You may catch a strain of drug-resistant tuberculosis while living in London or Lithuania right now, as TBC is as common there as in Sub-Saharan Africa these days.

Finding ways to identify and treat infections such as TBC much faster is now a reality thanks to a team effort between researchers at University College London, the Erasmus University Medical Center in Rotterdam, CLC bio-Qiagen and Oxford Gene Technology.

Their discovery shows with a 100% accuracy that they could enrich Mtb (tuberculosis bacteria) DNA from sputum samples, enabling them to sequence and analyze the samples immediately, by using RNA molecules to bind to Mtb DNA.

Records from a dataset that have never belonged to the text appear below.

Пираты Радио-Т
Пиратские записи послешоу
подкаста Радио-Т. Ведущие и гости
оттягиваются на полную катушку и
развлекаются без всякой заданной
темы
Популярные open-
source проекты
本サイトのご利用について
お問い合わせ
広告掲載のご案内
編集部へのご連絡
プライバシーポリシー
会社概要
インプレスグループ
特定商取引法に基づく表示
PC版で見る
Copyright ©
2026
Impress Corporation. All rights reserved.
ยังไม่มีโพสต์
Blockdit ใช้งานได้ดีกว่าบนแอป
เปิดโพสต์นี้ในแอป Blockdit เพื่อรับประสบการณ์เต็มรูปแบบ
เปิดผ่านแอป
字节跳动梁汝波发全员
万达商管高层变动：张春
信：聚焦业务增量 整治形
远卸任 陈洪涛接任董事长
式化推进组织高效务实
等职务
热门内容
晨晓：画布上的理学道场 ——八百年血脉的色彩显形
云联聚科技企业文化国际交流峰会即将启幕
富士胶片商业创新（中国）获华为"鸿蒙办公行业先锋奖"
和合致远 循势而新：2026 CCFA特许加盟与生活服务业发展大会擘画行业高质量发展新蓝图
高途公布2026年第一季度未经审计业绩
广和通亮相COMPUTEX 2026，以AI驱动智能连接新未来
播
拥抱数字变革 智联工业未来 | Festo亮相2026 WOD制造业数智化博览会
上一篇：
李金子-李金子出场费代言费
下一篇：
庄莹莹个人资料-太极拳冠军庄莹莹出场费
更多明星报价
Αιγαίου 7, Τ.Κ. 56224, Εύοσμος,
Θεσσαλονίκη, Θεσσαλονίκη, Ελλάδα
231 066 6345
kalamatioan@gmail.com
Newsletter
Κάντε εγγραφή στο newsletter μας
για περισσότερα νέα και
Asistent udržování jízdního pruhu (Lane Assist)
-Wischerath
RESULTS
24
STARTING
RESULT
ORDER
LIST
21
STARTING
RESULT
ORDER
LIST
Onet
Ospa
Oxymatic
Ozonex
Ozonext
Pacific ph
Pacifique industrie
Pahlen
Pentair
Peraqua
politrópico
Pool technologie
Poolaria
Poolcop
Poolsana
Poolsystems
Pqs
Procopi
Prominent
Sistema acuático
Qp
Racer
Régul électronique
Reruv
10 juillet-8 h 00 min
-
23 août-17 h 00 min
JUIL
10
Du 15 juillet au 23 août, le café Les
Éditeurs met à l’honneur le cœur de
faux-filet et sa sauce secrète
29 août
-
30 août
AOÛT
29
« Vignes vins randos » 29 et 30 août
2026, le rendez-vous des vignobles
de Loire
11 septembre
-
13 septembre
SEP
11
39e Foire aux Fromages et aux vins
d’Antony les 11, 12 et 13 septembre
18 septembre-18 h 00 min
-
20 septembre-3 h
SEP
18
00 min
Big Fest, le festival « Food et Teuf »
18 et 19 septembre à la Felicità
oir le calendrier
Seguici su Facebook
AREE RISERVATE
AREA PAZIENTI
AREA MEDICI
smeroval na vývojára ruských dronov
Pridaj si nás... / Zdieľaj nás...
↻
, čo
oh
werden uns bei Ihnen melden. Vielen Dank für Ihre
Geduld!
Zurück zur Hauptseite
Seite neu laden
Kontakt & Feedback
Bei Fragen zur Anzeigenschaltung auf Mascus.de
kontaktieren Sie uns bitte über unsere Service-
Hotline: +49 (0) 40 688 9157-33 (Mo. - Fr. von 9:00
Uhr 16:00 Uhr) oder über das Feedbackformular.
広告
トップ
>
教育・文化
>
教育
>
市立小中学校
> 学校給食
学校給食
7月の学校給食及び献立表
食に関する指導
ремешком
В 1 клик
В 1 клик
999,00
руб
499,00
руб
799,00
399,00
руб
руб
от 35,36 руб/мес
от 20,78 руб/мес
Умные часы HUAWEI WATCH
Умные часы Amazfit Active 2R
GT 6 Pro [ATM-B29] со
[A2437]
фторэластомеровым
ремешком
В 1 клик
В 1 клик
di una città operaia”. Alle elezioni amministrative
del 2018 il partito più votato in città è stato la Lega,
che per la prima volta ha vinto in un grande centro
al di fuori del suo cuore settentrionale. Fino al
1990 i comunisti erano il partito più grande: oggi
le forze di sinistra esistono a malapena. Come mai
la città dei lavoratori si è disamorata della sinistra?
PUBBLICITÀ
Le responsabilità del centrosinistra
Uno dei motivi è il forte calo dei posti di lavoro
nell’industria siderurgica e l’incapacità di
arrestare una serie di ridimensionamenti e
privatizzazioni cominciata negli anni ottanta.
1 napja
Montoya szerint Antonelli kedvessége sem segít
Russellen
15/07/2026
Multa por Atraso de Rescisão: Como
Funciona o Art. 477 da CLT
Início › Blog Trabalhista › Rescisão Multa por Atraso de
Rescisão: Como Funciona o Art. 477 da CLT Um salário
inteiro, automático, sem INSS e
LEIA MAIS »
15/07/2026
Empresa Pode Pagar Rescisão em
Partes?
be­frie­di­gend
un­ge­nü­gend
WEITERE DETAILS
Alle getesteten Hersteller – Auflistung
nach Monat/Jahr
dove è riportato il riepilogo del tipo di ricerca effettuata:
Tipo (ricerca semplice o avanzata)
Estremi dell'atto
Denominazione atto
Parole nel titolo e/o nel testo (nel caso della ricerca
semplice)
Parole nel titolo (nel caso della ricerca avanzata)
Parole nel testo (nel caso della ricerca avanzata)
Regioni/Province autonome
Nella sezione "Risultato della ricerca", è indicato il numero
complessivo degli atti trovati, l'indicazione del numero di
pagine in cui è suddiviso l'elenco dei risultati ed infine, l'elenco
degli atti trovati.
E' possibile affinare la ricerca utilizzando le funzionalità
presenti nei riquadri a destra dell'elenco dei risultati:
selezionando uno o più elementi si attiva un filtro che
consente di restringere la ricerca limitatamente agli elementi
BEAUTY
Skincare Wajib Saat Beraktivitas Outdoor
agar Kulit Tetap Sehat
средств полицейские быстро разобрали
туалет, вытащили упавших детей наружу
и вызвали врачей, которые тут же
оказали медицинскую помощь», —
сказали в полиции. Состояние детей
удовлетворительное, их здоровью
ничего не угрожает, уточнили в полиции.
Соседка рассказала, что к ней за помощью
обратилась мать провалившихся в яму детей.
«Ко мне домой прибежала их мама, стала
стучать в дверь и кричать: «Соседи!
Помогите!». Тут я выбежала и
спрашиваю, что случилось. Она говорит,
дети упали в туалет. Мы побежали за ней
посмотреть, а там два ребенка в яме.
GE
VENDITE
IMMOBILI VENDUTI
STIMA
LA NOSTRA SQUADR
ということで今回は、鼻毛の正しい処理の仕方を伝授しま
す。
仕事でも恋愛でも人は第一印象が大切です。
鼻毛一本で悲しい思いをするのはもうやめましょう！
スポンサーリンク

The benefits are huge – patients no longer need to wait for up to six weeks to get the right treatment, and the risks are substantially lower for others to get infected, since a quick identification of the TBC bacteria also allows for quick quarantine decisions to be made.

Before, patients could often only be treated with more general medications while waiting for the test results, meaning they sometimes had to suffer through the side effects from unnecessary and unpleasant treatments. As the global population gets more and more resistant to antimicrobial drugs, the importance to identify the type of bacteria as well as its level of drug resistance is increasing by the day.

The successful project has been undertaken as a part of the PATHSEEK project, which is a European Union FP7-funded consortium, and to broaden the possibilities to enhance the effectiveness in treatment of even more diseases, they are already testing the same method on hepatitis, HIV, influenza A, chlamydia, herpes and a few other infectious diseases.

Another part of their combined effort is to create cheaper and simpler ways to implement this technique, to make it more available for countries and regions where healthcare is not always capable to handle outbreaks as quickly as needed, due to economical restraints.